##### Supplied material

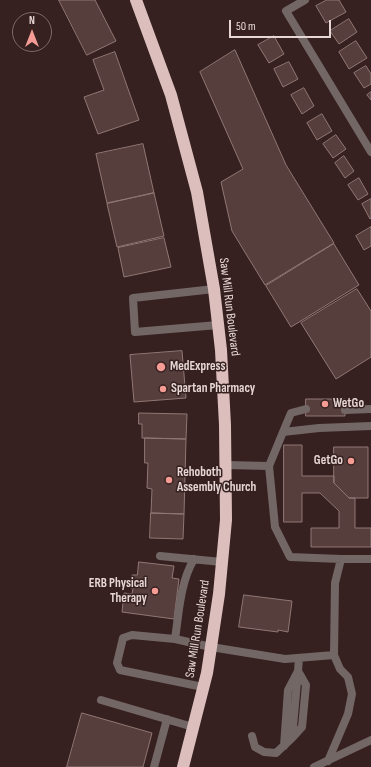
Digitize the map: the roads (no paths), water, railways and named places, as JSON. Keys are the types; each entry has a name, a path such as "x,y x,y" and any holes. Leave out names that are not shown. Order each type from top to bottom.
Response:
{"highway":[{"name":"Saw Mill Run Boulevard","path":"136,0 171,95 198,192 214,289 222,350 225,418 226,520 211,647 194,727 183,767"}],"street":[{"path":"305,0 286,11 371,152"},
{"path":"214,289 133,298 135,332 218,325"},
{"path":"306,409 291,412 269,466 275,527 290,557 371,559"},
{"path":"345,410 371,409"},
{"path":"283,432 319,428 371,426"},
{"path":"226,465 269,466"},
{"path":"160,556 222,562"},
{"path":"175,640 182,587 194,559"},
{"path":"328,761 348,714 352,694 348,678 340,669 334,654 335,583 341,559"},
{"path":"203,687 120,670 117,663 123,638 132,635 175,640 285,659 334,654"},
{"path":"252,736 255,747 264,752 276,753 292,738 299,658"},
{"path":"284,746 288,690 298,671"},
{"path":"101,700 194,727"},
{"path":"154,767 167,719"},
{"path":"314,767 371,740"}],"place":[{"name":"MedExpress","path":"161,367"},
{"name":"Spartan Pharmacy","path":"163,389"},
{"name":"WetGo","path":"325,404"},
{"name":"GetGo","path":"351,461"},
{"name":"Rehoboth Assembly Church","path":"169,480"},
{"name":"ERB Physical Therapy","path":"155,591"}]}
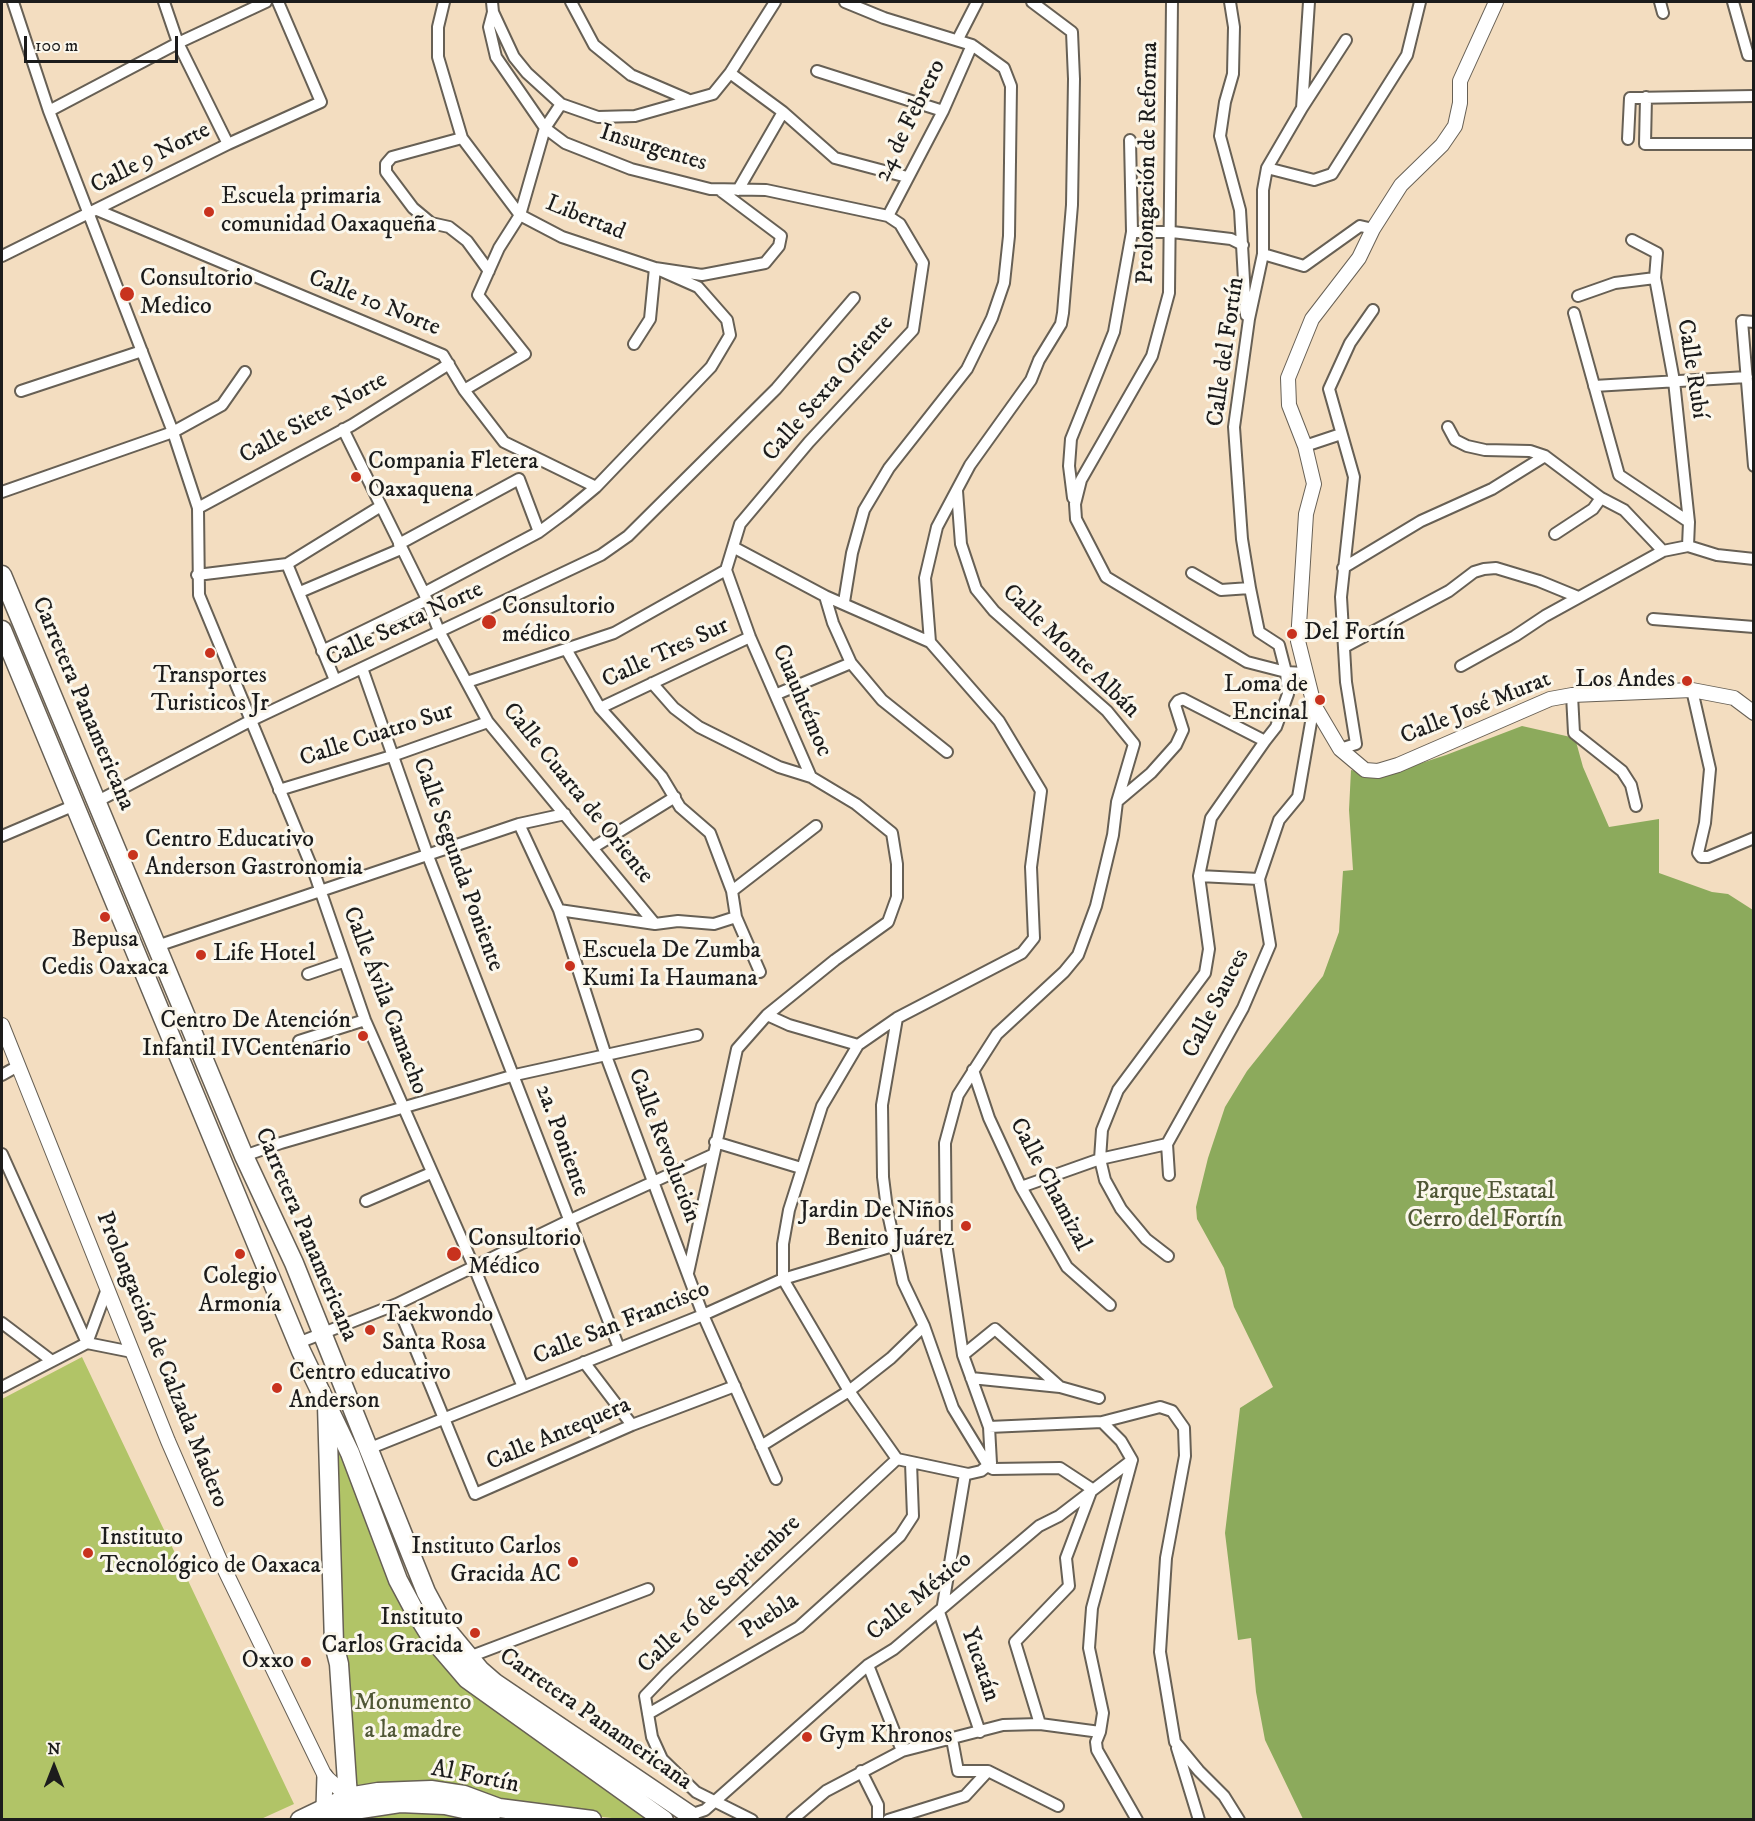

##########

#### [Task description]
Each entry above should be reproduced exactly, with the pictures removed.

#### [Exercise result]
Digitize the map: the roads (no paths), water, railways and named places, as JSON. Keys are the types; each entry has a name, a path such as "x,y x,y" and any holes. Leave out names that are not shown. Order each type from top to bottom.
Response:
{"highway":[{"name":"Saw Mill Run Boulevard","path":"136,0 171,95 198,192 214,289 222,350 225,418 226,520 211,647 194,727 183,767"}],"street":[{"path":"305,0 286,11 371,152"},
{"path":"214,289 133,298 135,332 218,325"},
{"path":"306,409 291,412 269,466 275,527 290,557 371,559"},
{"path":"345,410 371,409"},
{"path":"283,432 319,428 371,426"},
{"path":"226,465 269,466"},
{"path":"160,556 222,562"},
{"path":"175,640 182,587 194,559"},
{"path":"328,761 348,714 352,694 348,678 340,669 334,654 335,583 341,559"},
{"path":"203,687 120,670 117,663 123,638 132,635 175,640 285,659 334,654"},
{"path":"252,736 255,747 264,752 276,753 292,738 299,658"},
{"path":"284,746 288,690 298,671"},
{"path":"101,700 194,727"},
{"path":"154,767 167,719"},
{"path":"314,767 371,740"}],"place":[{"name":"MedExpress","path":"161,367"},
{"name":"Spartan Pharmacy","path":"163,389"},
{"name":"WetGo","path":"325,404"},
{"name":"GetGo","path":"351,461"},
{"name":"Rehoboth Assembly Church","path":"169,480"},
{"name":"ERB Physical Therapy","path":"155,591"}]}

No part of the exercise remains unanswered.